Give the data below again exactly, and drop each picture from it.

** Opening Input data block **

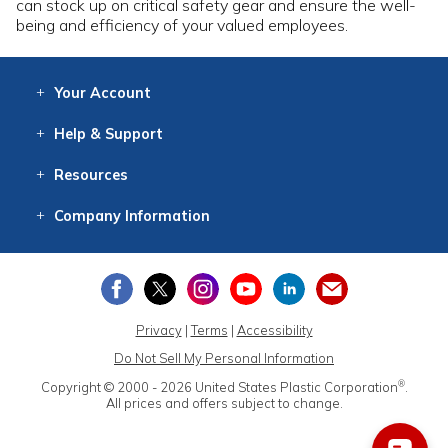
can stock up on critical safety gear and ensure the well-
being and efficiency of your valued employees.
Your
Account
Log In
View
Item History
/Track
Orders
Help
& Support
Contact
Help
Directions
Employment
Returns
Resources
Digital Catalog
Free
Knowledgebase
New Products
Clearance
Overstock
Print
Catalog
Company
Information
About Us
Our Mission
Our History
Our Books
Earth Stewardship
Privacy
|
Terms
|
Accessibility
Do Not Sell My Personal Information
®
Copyright © 2000 - 2026
United States Plastic Corporation
.
All prices and offers subject to change.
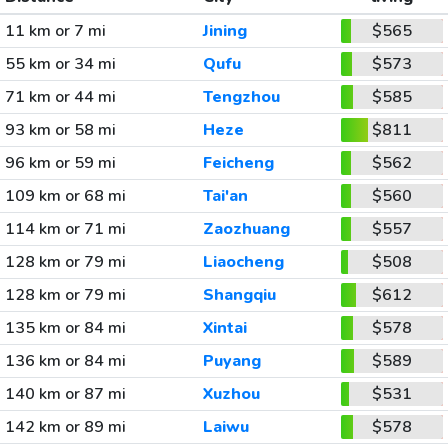
11 km or 7 mi
Jining
$565
55 km or 34 mi
Qufu
$573
71 km or 44 mi
Tengzhou
$585
93 km or 58 mi
Heze
$811
96 km or 59 mi
Feicheng
$562
109 km or 68 mi
Tai'an
$560
114 km or 71 mi
Zaozhuang
$557
128 km or 79 mi
Liaocheng
$508
128 km or 79 mi
Shangqiu
$612
135 km or 84 mi
Xintai
$578
136 km or 84 mi
Puyang
$589
140 km or 87 mi
Xuzhou
$531
142 km or 89 mi
Laiwu
$578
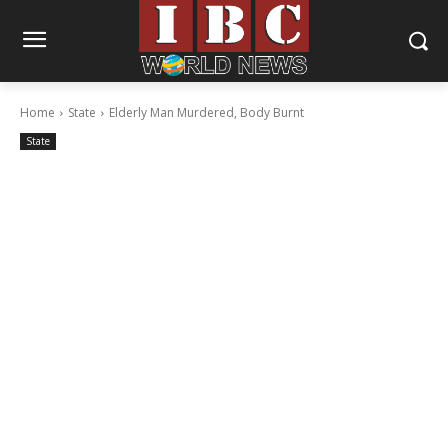
Home
State
Elderly Man Murdered, Body Burnt
State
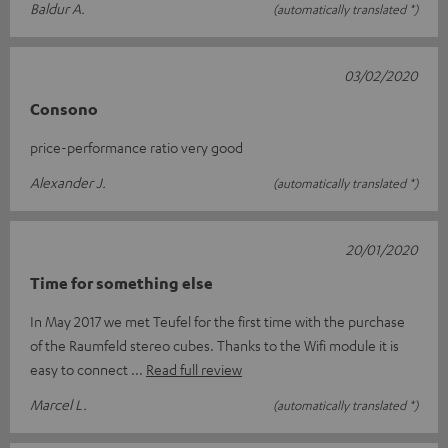
Baldur A.
(automatically translated *)
03/02/2020
Consono
price-performance ratio very good
Alexander J.
(automatically translated *)
20/01/2020
Time for something else
In May 2017 we met Teufel for the first time with the purchase
of the Raumfeld stereo cubes. Thanks to the Wifi module it is
easy to connect
Read full review
Marcel L.
(automatically translated *)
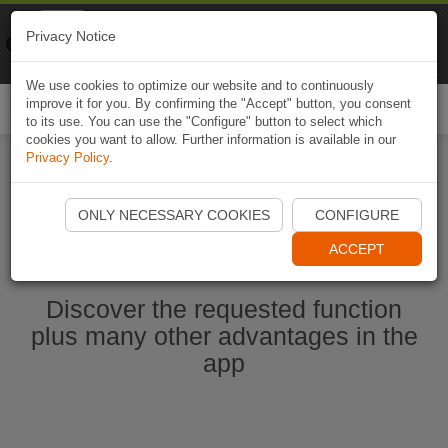
Naviki
Privacy Notice
Go to app
Bicycle navigation
We use cookies to optimize our website and to continuously
improve it for you. By confirming the "Accept" button, you consent
Togg
to its use. You can use the "Configure" button to select which
navi
cookies you want to allow. Further information is available in our
Privacy Policy
.
Start Naviki App
ONLY NECESSARY COOKIES
CONFIGURE
ACCEPT
Discover the requested function
plus many other advantages in the
app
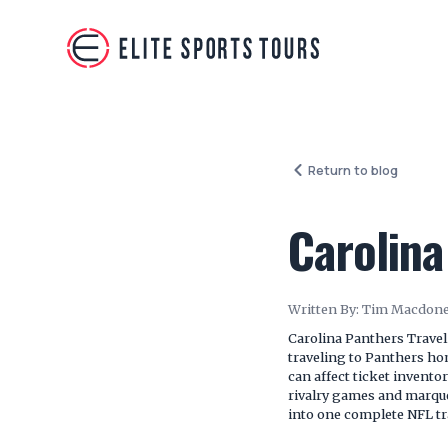
Return to blog
Carolina
Written By:
Tim Macdone
Carolina Panthers Travel
traveling to Panthers h
can affect ticket invento
rivalry games and marque
into one complete NFL tr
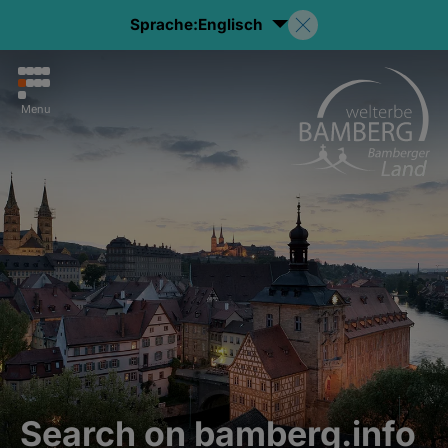
Sprache:
Englisch
Menu
Search on bamberg.info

** Closing Input data block **

Your response ::
can stock up on critical safety gear and ensure the well-
being and efficiency of your valued employees.
Your
Account
Log In
View
Item History
/Track
Orders
Help
& Support
Contact
Help
Directions
Employment
Returns
Resources
Digital Catalog
Free
Knowledgebase
New Products
Clearance
Overstock
Print
Catalog
Company
Information
About Us
Our Mission
Our History
Our Books
Earth Stewardship
Privacy
|
Terms
|
Accessibility
Do Not Sell My Personal Information
®
Copyright © 2000 - 2026
United States Plastic Corporation
.
All prices and offers subject to change.
11 km or 7 mi
Jining
$565
55 km or 34 mi
Qufu
$573
71 km or 44 mi
Tengzhou
$585
93 km or 58 mi
Heze
$811
96 km or 59 mi
Feicheng
$562
109 km or 68 mi
Tai'an
$560
114 km or 71 mi
Zaozhuang
$557
128 km or 79 mi
Liaocheng
$508
128 km or 79 mi
Shangqiu
$612
135 km or 84 mi
Xintai
$578
136 km or 84 mi
Puyang
$589
140 km or 87 mi
Xuzhou
$531
142 km or 89 mi
Laiwu
$578
Home
State
Elderly Man Murdered, Body Burnt
State
Baldur A.
(automatically translated *)
03/02/2020
Consono
price-performance ratio very good
Alexander J.
(automatically translated *)
20/01/2020
Time for something else
In May 2017 we met Teufel for the first time with the purchase
of the Raumfeld stereo cubes. Thanks to the Wifi module it is
easy to connect
Read full review
Marcel L.
(automatically translated *)
Naviki
Privacy Notice
Go to app
Bicycle navigation
We use cookies to optimize our website and to continuously
improve it for you. By confirming the "Accept" button, you consent
Togg
to its use. You can use the "Configure" button to select which
navi
cookies you want to allow. Further information is available in our
Privacy Policy
.
Start Naviki App
ONLY NECESSARY COOKIES
CONFIGURE
ACCEPT
Discover the requested function
plus many other advantages in the
app
Return to blog
Carolina
Written By:
Tim Macdone
Carolina Panthers Travel
traveling to Panthers h
can affect ticket invento
rivalry games and marque
into one complete NFL tr
Sprache:
Englisch
Menu
Search on bamberg.info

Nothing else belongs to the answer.